Saturday, September 05, 2009

La Soufriere

This is the kind of project that, as Paul Cronin points out in his superb and life-affirming book 'Herzog on Herzog' (Faber & Faber, 2002), cemented Herzog's "public persona as a risk-taking madman".

To contextualise: a Caribbean island is being evacuated as a live volcano rumbles and growls and emits noxious fumes in the background. Scientists, logging extreme siesmic activity, are already packing up their equipment and preparing (to put it bluntly) to get the fuck out of Dodge. The island's main township, nestling pretty much right under the volcano, becomes a relic, a memorial, even though opinion as to how long it still has left is uncertain; perhaps only days. Word filters out, however, that one particular individual is refusing to leave. Do you:

(a) shake your head and think dumb fucking guy;

(b) secretly admire the man, finding something self-destructively romantic about his courage/stubbornness/foolhardiness [delete as applicable];

(c) rope in a couple of cameramen, fly out to the island and see if you can get an interview with him or failing that document the death of a deserted community?
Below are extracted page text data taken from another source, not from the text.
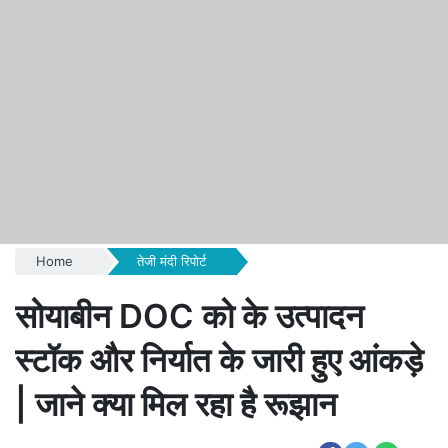
Home
तेजी मंदी रिपोर्ट
सोयाबीन DOC को के उत्पादन
स्टॉक और निर्यात के जारी हुए आंकड़े
| जाने क्या मिल रहा है रूझान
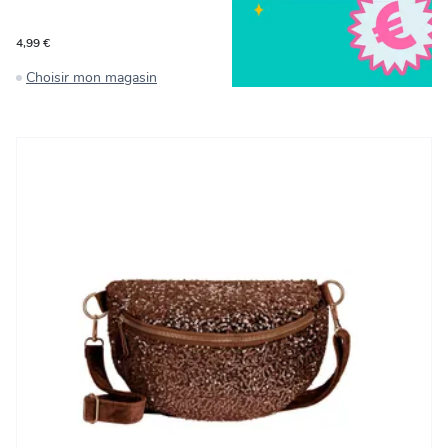
4,99 €
Choisir mon magasin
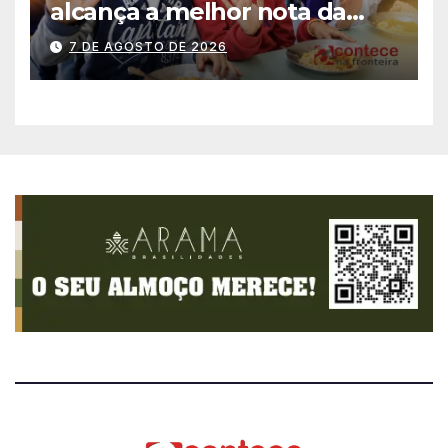
alcança a melhor nota da
história no IDEB
7 DE AGOSTO DE 2026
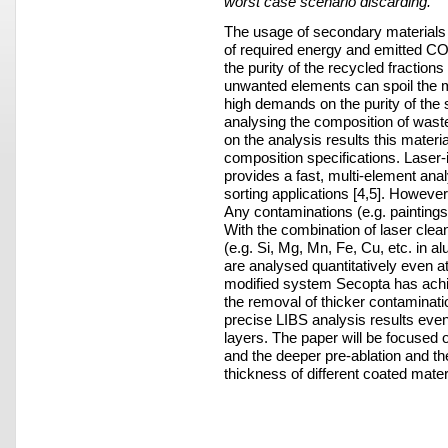
worst case scenario discarding.
The usage of secondary materials i
of required energy and emitted CO
the purity of the recycled fraction
unwanted elements can spoil the m
high demands on the purity of the
analysing the composition of wast
on the analysis results this materia
composition specifications. Lase
provides a fast, multi-element anal
sorting applications [4,5]. Howeve
Any contaminations (e.g. paintings,
With the combination of laser clean
(e.g. Si, Mg, Mn, Fe, Cu, etc. in a
are analysed quantitatively even a
modified system Secopta has achie
the removal of thicker contaminatio
precise LIBS analysis results even 
layers. The paper will be focused 
and the deeper pre-ablation and the
thickness of different coated mater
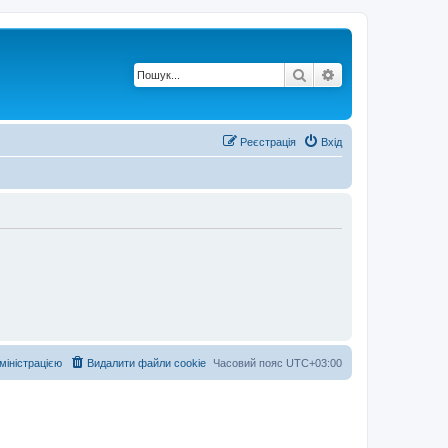
Пошук
Розширений по
Реєстрація
Вхід
дміністрацією
Видалити файли cookie
Часовий пояс
UTC+03:00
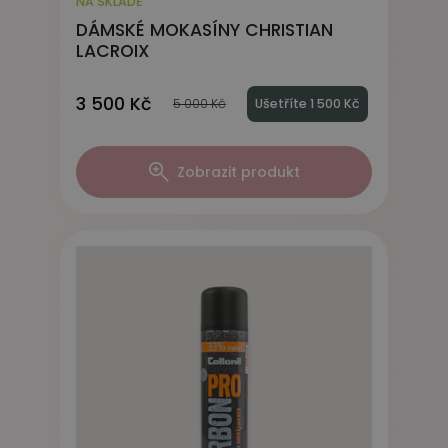
NA SKLADĚ
DÁMSKÉ MOKASÍNY CHRISTIAN
LACROIX
3 500 Kč
5 000 Kč
Ušetříte 1 500 Kč
Zobrazit produkt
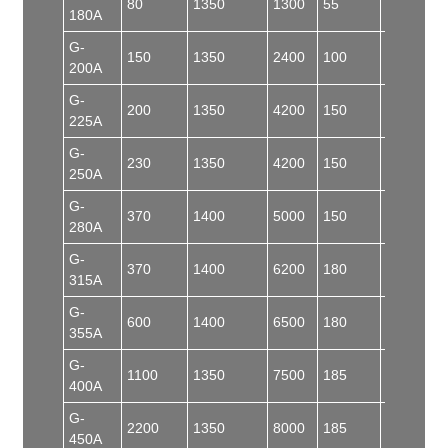
80
1350
1300
55
60
180A
G-
150
1350
2400
100
60
200A
G-
200
1350
4200
150
60
225A
G-
230
1350
4200
150
62
250A
G-
370
1400
5000
150
62
280A
G-
370
1400
6200
180
62
315A
G-
600
1400
6500
180
62
355A
G-
1100
1350
7500
185
90
400A
G-
2200
1350
8000
185
92
450A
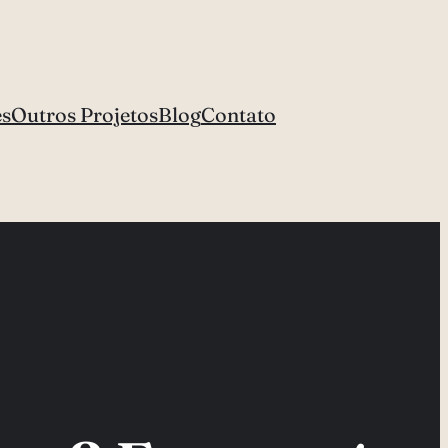
es
Outros Projetos
Blog
Contato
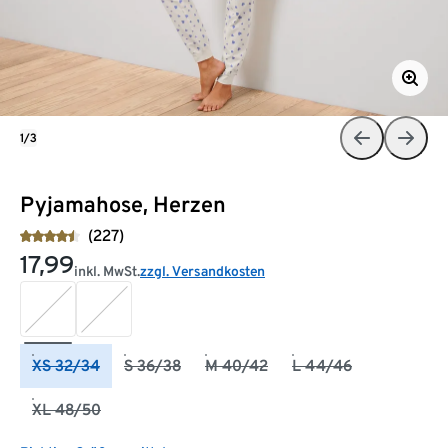
1/3
Pyjamahose, Herzen
(227)
17,99
inkl. MwSt.
zzgl. Versandkosten
XS 32/34
S 36/38
M 40/42
L 44/46
XL 48/50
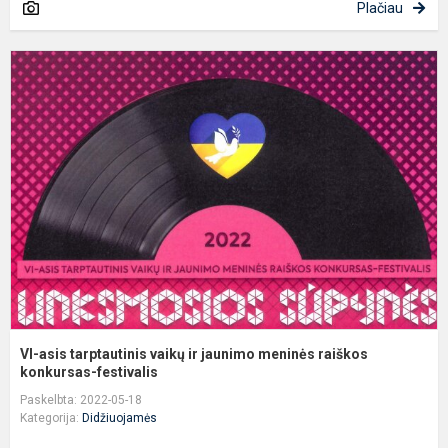
Plačiau
V
a
t
v
ir
j
m
r
k
VI-asis tarptautinis vaikų ir jaunimo meninės raiškos
konkursas-festivalis
Paskelbta: 2022-05-18
Kategorija:
Didžiuojamės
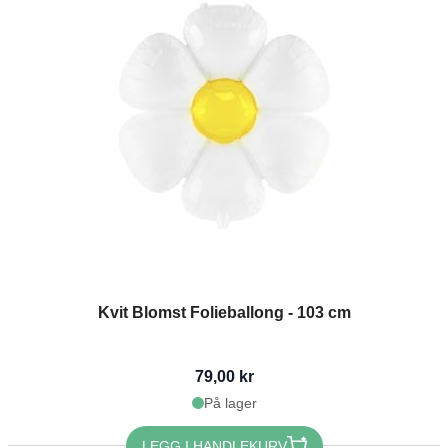
Kvit Blomst Folieballong - 103 cm
79,00 kr
På lager
LEGG I HANDLEKURV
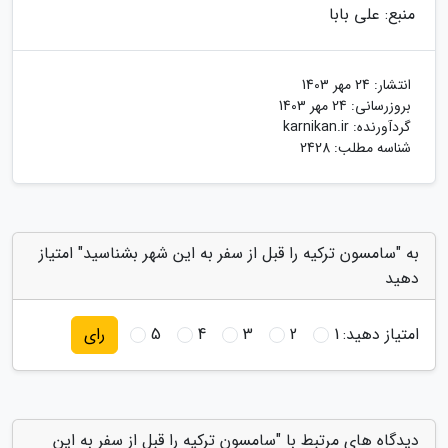
منبع: علی بابا
انتشار:
24 مهر 1403
بروزرسانی:
24 مهر 1403
گردآورنده:
karnikan.ir
شناسه مطلب: 2428
به "سامسون ترکیه را قبل از سفر به این شهر بشناسید" امتیاز
دهید
امتیاز دهید:
1
2
3
4
5
رای
دیدگاه های مرتبط با "سامسون ترکیه را قبل از سفر به این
If you answered (a), you're normal. If you answered (b), you're normal but you've got the soul of a poet. If you answered (c), you're Werner Herzog. Dragging DoPs Jorg Schmidt-Reitwein and Ed Lachman along with him, our man goes exploring while the volcano foments above him.

He finds a ghost town, but one that still bares traces of occupation: abandoned buildings, their air conditioners and (in at least one instance) TVs left running. Traffic lights continue to operate. The police station is deserted. "It was a comfort to us not to have the law hanging around," Herzog muses, sounding like a film-making bandit. At large in a town that is otherwise the province of animals roaming wild - some of them starving; even dying - Herzog captures eerily poetic shots of abandonment, emptiness, the evidence of a society. Society's clutter takes on a surreal, even slightly macabre element, once that society has withdrawn.

Leaving the silent streets behind them, Herzog, Schmidt-Reitwein and Lachman drive across country, towards the volcano. Let me just repeat that. Towards the mother-loving volcano! Demonstrating a belated approximation of common sense, they beat a hasty retreat as toxic gases drift their way ... Or maybe not. The wind changes and they merrily head straight back!

Shortly afterwards, they find the gentlemen who spurned the evacuation. He's in the company of two other guys and an heroically unconcerned cat. "I am waiting for my death," the man states, without a trace of melodrama or self-aggrandizement; "where would I go anyway?" It's a sentiment his companions echo. All three profess to being unafraid of death. Herzog cuts straight from his interview with them to a shot of the volcano, its roiling vapours beginning to subside.

In what is both the most comic and poignant moment in 'La Soufriere', Herzog intones "The volcano did not explode." His voiceover takes on a borderline regretful timbre. "Never before in the history of vulcanology were signals of such magnitude measured and yet nothing happened." As Wagner booms with magnificent irony on the soundtrack (Siegfried's Funeral March from 'Gotterdammerung'), Herzog admits the film's denouement must perforce be an embarrassment: "a report of an inevitable catastrophe that did not take place".